Wylie Mills and Settlement of Houses
The fifth image is a photograph of Wylie Mills and the settlement of houses that were built up around the mill. The first thing that catches the eye when looking at this picture is the cookie-cutter houses. The mill is in the background with the houses spaced evenly in front of the mill moving into the foreground. All of the homes look to be the same size, the same color, and with the same amount of land around it. They seem to be strictly utilitarian, built to give the workers shelter and nothing else.
Another thing that pops out of this picture is the absence of a schoolhouse. Wylie Mill had no school available for the children to attend. This absence of a school had to be very detrimental to the children of the mill town. The effects have already been seen in an earlier picture. Daisy Estis, a girl who looks to be age fifteen, cannot even spell her own name. This was more than likely the rule, not the exception. In the mill town of 1908 children were valued more for their working capacity than for their intellect. The southern textile industries growth was based to a large extent on the labor of children. Between 1880 and 1910 manufacturers reported that about a quarter of their work force was under the age of sixteen and many more went unreported (Hall, pg. 56). With children being used as the foundation of the industry, it is not surprising that education was not a prominent aspect of mill towns, Wylie Mill included.
All of these pictures, when looked at as a whole, give further insight into child labor and mill towns during this time period.

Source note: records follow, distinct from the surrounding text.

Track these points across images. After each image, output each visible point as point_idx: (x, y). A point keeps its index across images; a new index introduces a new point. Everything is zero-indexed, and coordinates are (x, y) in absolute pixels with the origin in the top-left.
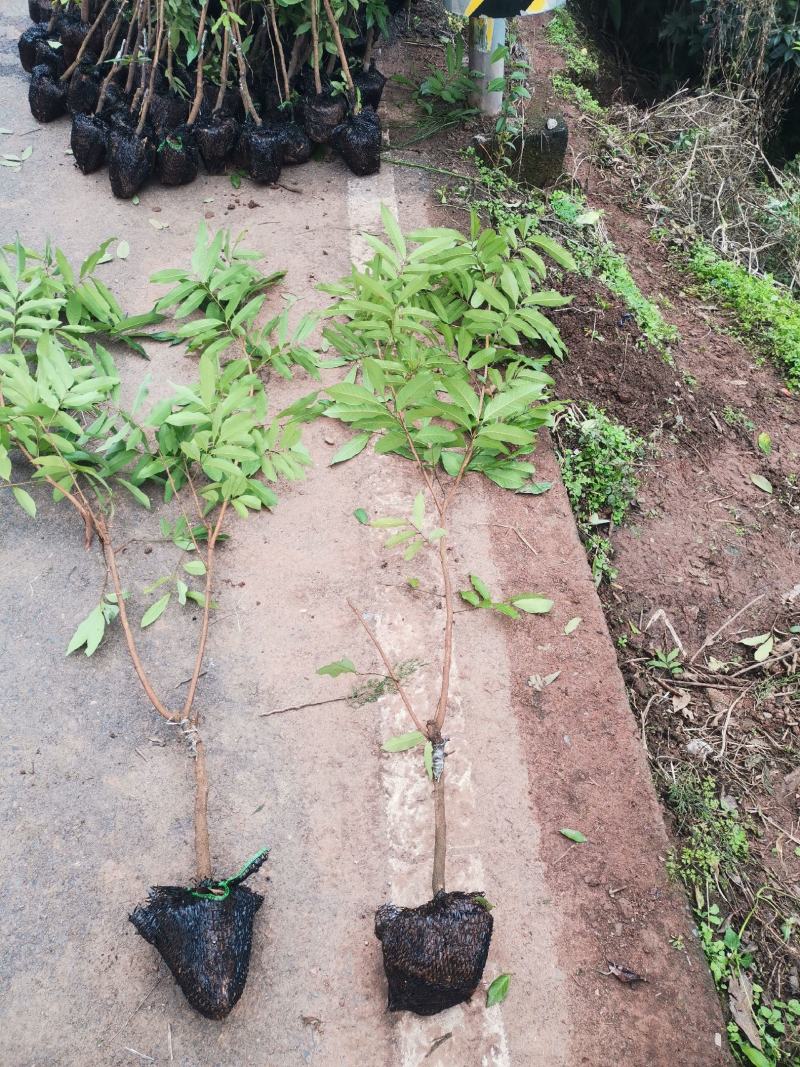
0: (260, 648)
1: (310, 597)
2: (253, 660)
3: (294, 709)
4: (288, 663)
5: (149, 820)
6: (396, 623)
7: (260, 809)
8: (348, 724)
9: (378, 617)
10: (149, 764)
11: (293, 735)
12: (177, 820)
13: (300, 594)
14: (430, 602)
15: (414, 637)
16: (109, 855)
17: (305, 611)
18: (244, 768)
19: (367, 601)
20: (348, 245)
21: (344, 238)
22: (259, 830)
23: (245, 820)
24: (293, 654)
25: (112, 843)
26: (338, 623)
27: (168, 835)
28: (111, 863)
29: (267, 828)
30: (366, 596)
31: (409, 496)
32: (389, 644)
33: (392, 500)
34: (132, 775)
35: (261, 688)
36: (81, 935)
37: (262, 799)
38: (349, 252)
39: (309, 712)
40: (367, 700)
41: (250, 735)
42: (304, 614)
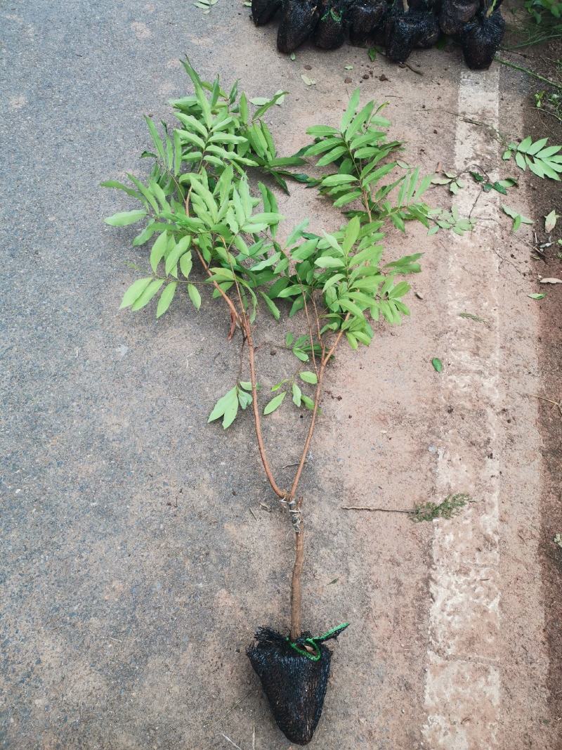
0: (348, 453)
1: (390, 422)
2: (341, 462)
3: (369, 510)
4: (368, 471)
5: (255, 566)
6: (454, 460)
7: (334, 582)
8: (408, 533)
9: (440, 452)
10: (258, 522)
11: (364, 530)
12: (274, 572)
13: (382, 418)
14: (483, 451)
15: (466, 477)
16: (224, 586)
17: (385, 432)
18: (326, 546)
19: (434, 437)
20: (455, 128)
21: (451, 122)
22: (332, 598)
23: (323, 587)
24: (372, 465)
25: (227, 576)
26: (410, 449)
27: (267, 581)
28: (224, 591)
29: (339, 597)
30: (433, 433)
31: (477, 357)
32: (447, 477)
33: (463, 357)
34: (245, 528)
35: (346, 486)
36: (199, 640)
37: (337, 574)
38: (454, 134)
39: (379, 515)
40: (425, 518)
41: (334, 522)
42: (384, 434)
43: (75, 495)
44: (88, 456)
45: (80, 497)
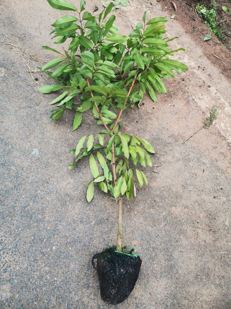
0: (166, 123)
2: (166, 128)
4: (178, 124)
6: (200, 97)
7: (204, 171)
8: (210, 134)
9: (194, 97)
10: (161, 174)
11: (196, 145)
12: (183, 186)
13: (164, 100)
14: (205, 87)
18: (190, 161)
22: (208, 177)
23: (202, 176)
24: (177, 120)
25: (169, 202)
26: (183, 104)
27: (184, 191)
28: (173, 208)
29: (210, 174)
30: (185, 92)
34: (158, 180)
35: (176, 135)
37: (202, 168)
39: (196, 136)
40: (210, 125)
41: (184, 151)
42: (170, 106)
43: (81, 226)
44: (70, 207)
45: (84, 225)
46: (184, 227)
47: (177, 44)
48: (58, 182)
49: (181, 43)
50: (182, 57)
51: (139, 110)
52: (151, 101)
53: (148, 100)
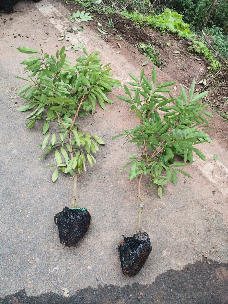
0: (113, 123)
2: (114, 127)
4: (123, 123)
10: (109, 158)
20: (50, 22)
21: (47, 21)
25: (116, 177)
28: (119, 181)
34: (107, 163)
36: (126, 197)
42: (117, 111)
46: (128, 194)
47: (121, 70)
48: (31, 170)
49: (124, 69)
50: (125, 78)
51: (93, 116)
52: (102, 109)
53: (100, 109)
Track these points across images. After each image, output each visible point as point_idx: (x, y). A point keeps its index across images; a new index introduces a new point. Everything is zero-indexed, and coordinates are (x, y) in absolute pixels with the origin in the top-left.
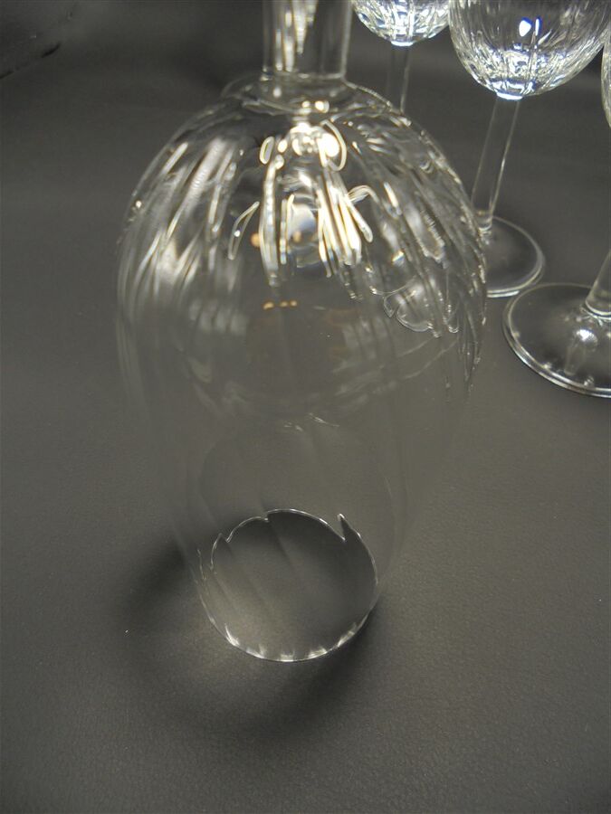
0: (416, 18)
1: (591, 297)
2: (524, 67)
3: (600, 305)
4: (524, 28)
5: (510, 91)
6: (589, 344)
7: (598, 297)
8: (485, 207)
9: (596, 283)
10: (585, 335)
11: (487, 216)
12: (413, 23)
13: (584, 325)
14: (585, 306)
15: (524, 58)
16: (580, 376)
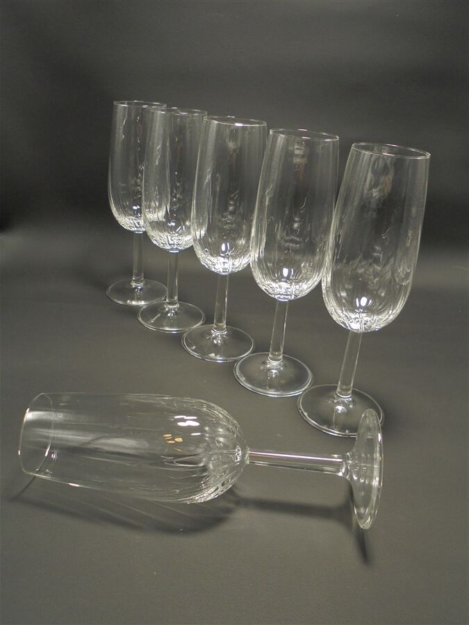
0: (233, 264)
1: (338, 390)
2: (290, 290)
3: (343, 393)
4: (285, 272)
5: (284, 298)
6: (343, 413)
7: (341, 389)
8: (278, 350)
9: (339, 382)
10: (340, 408)
11: (279, 355)
12: (231, 266)
13: (338, 403)
14: (336, 394)
15: (288, 286)
16: (342, 429)
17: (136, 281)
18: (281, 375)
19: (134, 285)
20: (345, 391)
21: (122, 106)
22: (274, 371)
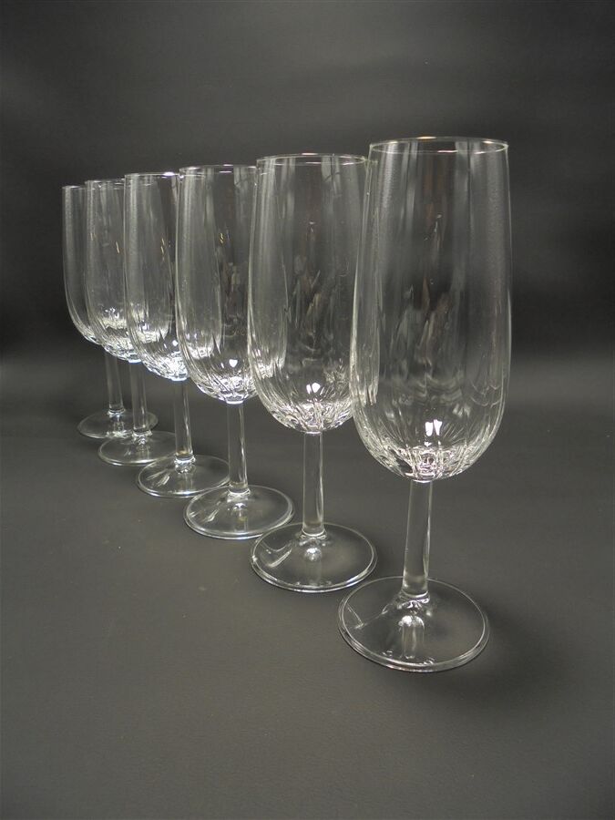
17: (115, 410)
18: (248, 509)
19: (111, 414)
20: (314, 527)
21: (68, 189)
22: (240, 505)
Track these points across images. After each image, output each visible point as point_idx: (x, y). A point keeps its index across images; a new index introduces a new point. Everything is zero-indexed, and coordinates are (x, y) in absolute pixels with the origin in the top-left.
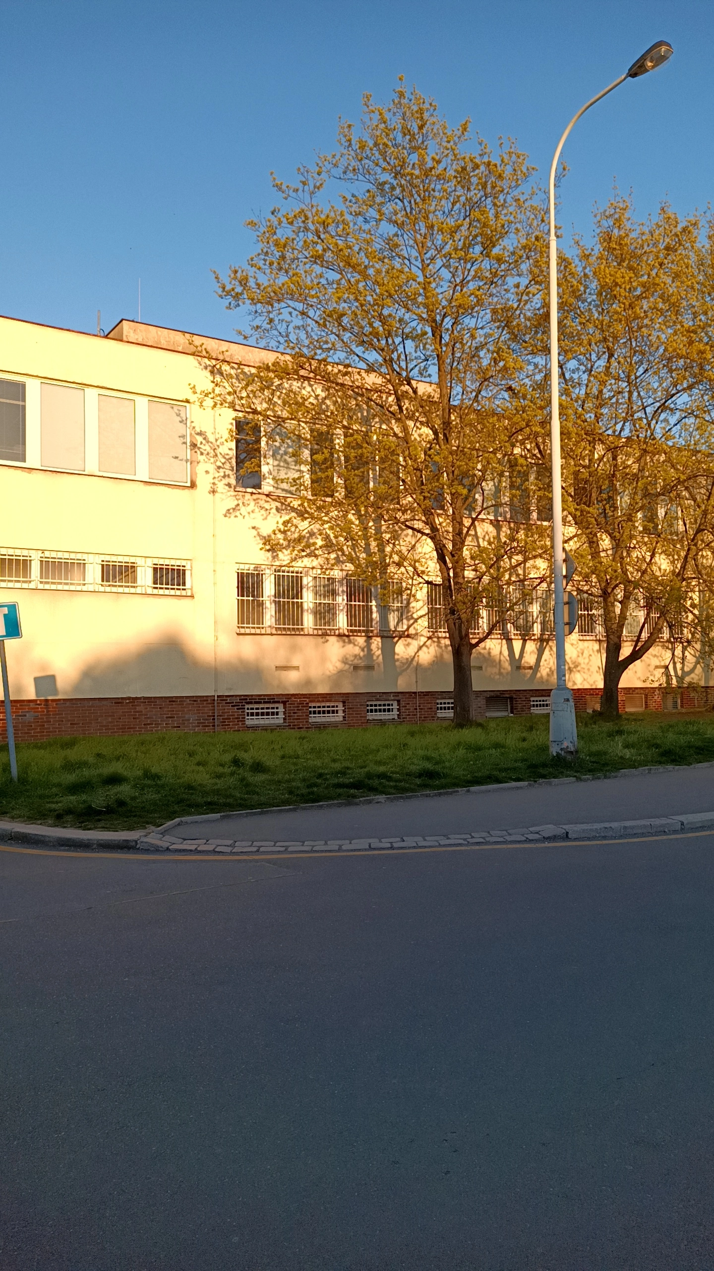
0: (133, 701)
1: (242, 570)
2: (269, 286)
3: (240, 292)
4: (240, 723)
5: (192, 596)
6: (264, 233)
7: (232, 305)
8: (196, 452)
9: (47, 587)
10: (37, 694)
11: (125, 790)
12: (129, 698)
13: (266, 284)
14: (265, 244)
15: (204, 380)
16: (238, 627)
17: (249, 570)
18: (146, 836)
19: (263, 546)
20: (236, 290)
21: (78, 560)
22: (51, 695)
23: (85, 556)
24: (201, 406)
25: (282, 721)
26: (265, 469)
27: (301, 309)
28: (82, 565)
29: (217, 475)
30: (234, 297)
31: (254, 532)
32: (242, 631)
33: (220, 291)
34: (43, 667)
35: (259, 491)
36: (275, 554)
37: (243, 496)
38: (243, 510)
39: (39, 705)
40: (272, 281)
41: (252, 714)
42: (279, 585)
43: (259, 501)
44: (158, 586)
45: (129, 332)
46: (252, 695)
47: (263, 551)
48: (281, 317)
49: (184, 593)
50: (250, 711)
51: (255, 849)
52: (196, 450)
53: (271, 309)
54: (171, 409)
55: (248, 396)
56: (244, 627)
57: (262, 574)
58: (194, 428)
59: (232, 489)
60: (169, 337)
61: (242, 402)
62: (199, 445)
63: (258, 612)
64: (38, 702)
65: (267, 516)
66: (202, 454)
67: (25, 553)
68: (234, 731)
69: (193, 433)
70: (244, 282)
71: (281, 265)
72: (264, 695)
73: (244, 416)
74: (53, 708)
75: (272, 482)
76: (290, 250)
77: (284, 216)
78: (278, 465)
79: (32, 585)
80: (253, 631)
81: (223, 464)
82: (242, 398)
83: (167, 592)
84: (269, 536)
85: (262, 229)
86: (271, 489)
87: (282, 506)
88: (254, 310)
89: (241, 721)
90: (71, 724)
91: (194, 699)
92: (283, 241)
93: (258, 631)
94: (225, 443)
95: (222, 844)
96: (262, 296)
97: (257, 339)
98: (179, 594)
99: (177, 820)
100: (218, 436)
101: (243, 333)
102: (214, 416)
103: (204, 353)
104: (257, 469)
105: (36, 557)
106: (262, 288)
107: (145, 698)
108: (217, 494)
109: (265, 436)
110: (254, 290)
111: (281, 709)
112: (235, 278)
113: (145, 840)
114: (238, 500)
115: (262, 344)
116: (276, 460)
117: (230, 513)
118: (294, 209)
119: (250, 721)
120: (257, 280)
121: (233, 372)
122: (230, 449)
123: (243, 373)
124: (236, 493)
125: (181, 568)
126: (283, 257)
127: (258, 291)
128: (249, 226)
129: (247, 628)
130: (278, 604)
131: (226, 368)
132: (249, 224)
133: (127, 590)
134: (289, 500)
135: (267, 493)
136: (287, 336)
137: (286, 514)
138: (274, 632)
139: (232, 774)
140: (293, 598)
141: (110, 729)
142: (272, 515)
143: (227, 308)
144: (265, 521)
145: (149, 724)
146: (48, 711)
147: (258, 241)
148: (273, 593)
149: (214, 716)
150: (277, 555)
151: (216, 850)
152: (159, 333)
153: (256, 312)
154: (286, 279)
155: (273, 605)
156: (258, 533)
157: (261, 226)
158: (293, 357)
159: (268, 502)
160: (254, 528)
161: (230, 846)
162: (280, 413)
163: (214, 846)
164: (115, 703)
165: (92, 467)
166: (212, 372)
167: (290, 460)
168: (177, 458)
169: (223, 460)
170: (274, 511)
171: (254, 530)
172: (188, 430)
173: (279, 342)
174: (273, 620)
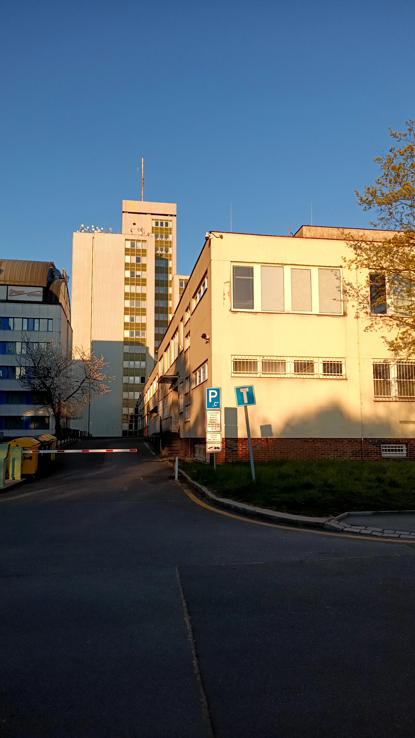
0: (314, 440)
1: (376, 362)
2: (390, 194)
3: (371, 200)
4: (379, 456)
5: (346, 379)
6: (386, 163)
7: (367, 208)
8: (346, 295)
9: (266, 376)
10: (262, 435)
11: (313, 492)
12: (311, 439)
13: (388, 193)
14: (387, 170)
15: (350, 254)
16: (375, 397)
17: (380, 362)
18: (329, 521)
19: (390, 348)
20: (369, 199)
21: (281, 360)
22: (269, 436)
23: (285, 358)
24: (349, 268)
25: (405, 455)
26: (388, 301)
27: (410, 204)
28: (284, 363)
29: (359, 307)
30: (367, 203)
31: (383, 340)
32: (377, 399)
33: (359, 202)
34: (265, 420)
35: (386, 315)
36: (396, 352)
37: (376, 319)
38: (376, 327)
39: (263, 441)
40: (391, 191)
41: (386, 450)
42: (400, 371)
43: (386, 321)
44: (326, 374)
45: (306, 232)
46: (385, 439)
47: (389, 351)
48: (397, 210)
49: (341, 377)
50: (384, 448)
51: (397, 536)
52: (346, 294)
53: (390, 207)
54: (331, 272)
55: (377, 260)
56: (378, 397)
57: (389, 365)
58: (345, 281)
59: (369, 315)
60: (329, 232)
61: (374, 263)
62: (348, 291)
63: (387, 388)
64: (263, 440)
65: (391, 329)
66: (350, 296)
67: (254, 358)
68: (375, 460)
69: (344, 284)
70: (373, 194)
71: (397, 180)
72: (393, 439)
73: (376, 272)
74: (270, 443)
75: (393, 309)
76: (402, 171)
77: (398, 152)
78: (397, 299)
79: (258, 375)
80: (384, 399)
81: (363, 301)
82: (374, 261)
83: (331, 377)
84: (393, 341)
85: (384, 162)
86: (393, 313)
87: (400, 323)
88: (380, 209)
89: (379, 454)
90: (280, 452)
91: (350, 440)
92: (398, 166)
93: (387, 399)
94: (364, 288)
95: (376, 531)
96: (386, 200)
97: (383, 226)
98: (338, 378)
99: (346, 513)
100: (359, 285)
101: (374, 223)
102: (357, 273)
103: (351, 239)
104: (384, 302)
105: (259, 360)
106: (385, 195)
107: (320, 439)
108: (359, 319)
109: (388, 282)
110: (380, 198)
111: (404, 448)
112: (368, 193)
113: (329, 524)
114: (372, 321)
115: (386, 228)
116: (396, 295)
117: (368, 329)
118: (404, 146)
119: (385, 455)
120: (382, 191)
121: (368, 247)
122: (366, 292)
123: (374, 246)
124: (371, 317)
125: (339, 363)
126: (398, 176)
127: (383, 198)
128: (376, 161)
129: (380, 397)
130: (399, 383)
131: (363, 245)
132: (376, 160)
133: (308, 377)
134: (405, 319)
135: (391, 316)
136: (401, 221)
137: (403, 327)
138: (398, 400)
139: (378, 487)
140: (409, 379)
141: (301, 456)
142: (394, 328)
143: (364, 210)
144: (390, 332)
145: (323, 454)
146: (268, 445)
147: (382, 168)
148: (396, 376)
149: (362, 451)
150: (398, 352)
151: (373, 533)
152: (323, 230)
153: (381, 210)
154: (400, 188)
155: (397, 384)
156: (386, 340)
157: (384, 160)
158: (405, 233)
159: (391, 321)
160: (382, 337)
161: (381, 532)
162: (397, 267)
163: (371, 531)
164: (304, 441)
165: (288, 308)
166: (355, 249)
167: (404, 294)
168: (335, 299)
169: (363, 299)
170: (395, 326)
171: (383, 339)
172: (341, 283)
173: (396, 225)
174: (397, 392)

Children worked up to seventy hour weeks for low pay in poor working conditions. Even when making money the children were not guaranteed to keep their earnings. Parents considered their children’s earnings a family resource, not individual income. Even into their late teens most mill children gave up their wages. A federal report estimated that in 1907-8 girls above age fifteen surrendered eighty-nine percent of their earnings to family, and boys the same age gave up seventy-three percent (Hall, pg. 162). This must have been an even bigger disappointment for these child laborers. After risking life and limb working strenuous hours they more than likely rarely saw their earnings. Also, the poor working conditions had to be a continuous stressor. The threat to a worker’s health could be as sudden and violent as the snapping of a bone or as unrelenting as the clouding of a lung with lint. All in all, these pictures do a wonderful job of depicting the terrible conditions child mill workers in South Carolina encountered on a daily basis during the first decade of the twentieth century.